Your tasks:
1. Translate this sentence from the article on Jean-Marc Parisis into Spanish: "He is the author of seven novels, five stories and a biography, as well as various prefaces and anthologies."
2. Extend the article on Jean-Marc Parisis, picking up right after its final line.

Text:
++++++++

= Jean-Marc Parisis =

French writer and journalist

Jean-Marc Parisis (/fr/; born 1962) is a French writer and journalist. He is the author of seven novels, five stories and a biography, as well as various prefaces and anthologies.

== Biography ==
After studying letters (hypokhâgne and khâgne at lycée Lakanal at Sceaux, which inspired him Le Lycée des artistes), Jean-Marc Parisis made his debuts at Libération at age 20. Since 1983, he has written articles in numerous newspapers and magazines: Libération, Le Figaro Littéraire, Le Quotidien de Paris, Metro, Le Monde, Le Point, Le Figaro Magazine...

For the cinema, he wrote with Philippe Eineck the scenario of La Taule (2000) by Alain Robak which stars Claude Brasseur, Olivier Martinez, Gilbert Melki, Saïd Taghmaoui and Stéphane Guillon.

He directed the collection "La Désinvolture" at éditions du Quai Voltaire from 1987 to 1989 and the collection "Colère" at Éditions du Rocher from 2000 to 2005.

== Works ==
=== Novels ===
- 1987: La Mélancolie des fast foods, Grasset
- 1992: Le Lycée des artistes, Grasset (prix littéraire de la vocation)
- 2000: Depuis toute la vie, Grasset
- 2005: Physique, Stock
- 2007: Avant, pendant, après, Stock (prix Roger Nimier)
- 2009: Les Aimants, Stock
- 2012: La Recherche de la couleur, Stock

=== Biography ===
- 1995: Reiser, biography of Jean-Marc Reiser, Grasset

=== Narrations ===
- 2002: Mariage à la parisienne, narration, National Geographic.
- 2003: Renvoi d'ascenseur, La Table Ronde.
- 2013: La Mort de Jean-Marc Roberts, La Table Ronde
- 2014: Les Inoubliables, Flammarion.
- 2016: À côté, jamais avec, JC Lattès.

++++++++

Entries shown:

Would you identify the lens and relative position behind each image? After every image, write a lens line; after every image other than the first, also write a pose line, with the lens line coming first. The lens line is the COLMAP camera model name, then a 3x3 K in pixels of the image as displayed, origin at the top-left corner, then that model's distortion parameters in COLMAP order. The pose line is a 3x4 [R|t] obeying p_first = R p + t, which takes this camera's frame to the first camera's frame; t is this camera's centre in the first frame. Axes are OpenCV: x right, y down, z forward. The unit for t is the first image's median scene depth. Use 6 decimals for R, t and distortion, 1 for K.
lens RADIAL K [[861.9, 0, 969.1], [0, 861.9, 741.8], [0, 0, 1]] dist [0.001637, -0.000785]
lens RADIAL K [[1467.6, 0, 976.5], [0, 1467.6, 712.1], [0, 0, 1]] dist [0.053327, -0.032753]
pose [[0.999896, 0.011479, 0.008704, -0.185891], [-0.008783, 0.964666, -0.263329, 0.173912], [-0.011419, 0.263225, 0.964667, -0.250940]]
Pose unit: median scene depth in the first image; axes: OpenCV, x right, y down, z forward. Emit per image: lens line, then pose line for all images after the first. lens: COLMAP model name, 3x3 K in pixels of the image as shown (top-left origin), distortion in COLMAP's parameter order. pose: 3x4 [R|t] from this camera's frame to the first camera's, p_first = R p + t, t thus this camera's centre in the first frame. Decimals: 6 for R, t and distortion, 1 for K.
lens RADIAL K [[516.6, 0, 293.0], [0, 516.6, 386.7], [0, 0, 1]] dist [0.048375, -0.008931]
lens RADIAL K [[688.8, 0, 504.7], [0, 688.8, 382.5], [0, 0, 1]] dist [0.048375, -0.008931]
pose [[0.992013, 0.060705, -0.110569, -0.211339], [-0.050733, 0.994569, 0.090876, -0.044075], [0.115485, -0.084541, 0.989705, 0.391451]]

++++++++

Replies:
1. Es autor de siete novelas, cinco relatos y una biografía, así como de diversos prefacios y antologías.

2.
=== Prefaces ===
- 1995: Immédiatement, by Dominique de Roux, series "La petite vermillon", La Table Ronde
- 1999: La robe de laine, by Henry Bordeaux, Éditions du Rocher
- 2007: La Mort de L.- F. Céline, by Dominique de Roux, series "La petite vermillon", La Table Ronde
- 2009: Les fiancées sont froides, by Guy Dupré, series "La petite vermillon", La Table Ronde
- 2010: L’Écologie, by Reiser, Glénat
- 2011: Les Années Pilote, by Reiser, Glénat
- La Peau de chagrin, by Honoré de Balzac, Flammarion, Coll. GF, 2013. This presentation was performed as a reading at Théâtre de l'Odéon.
- Cent manières d'être ridicule, by Barbey d'Aurevilly, Flammarion, Coll. GF, 2015. Presentation of the text in the form of an imaginary dialogue with Barbey d'Aurevilly.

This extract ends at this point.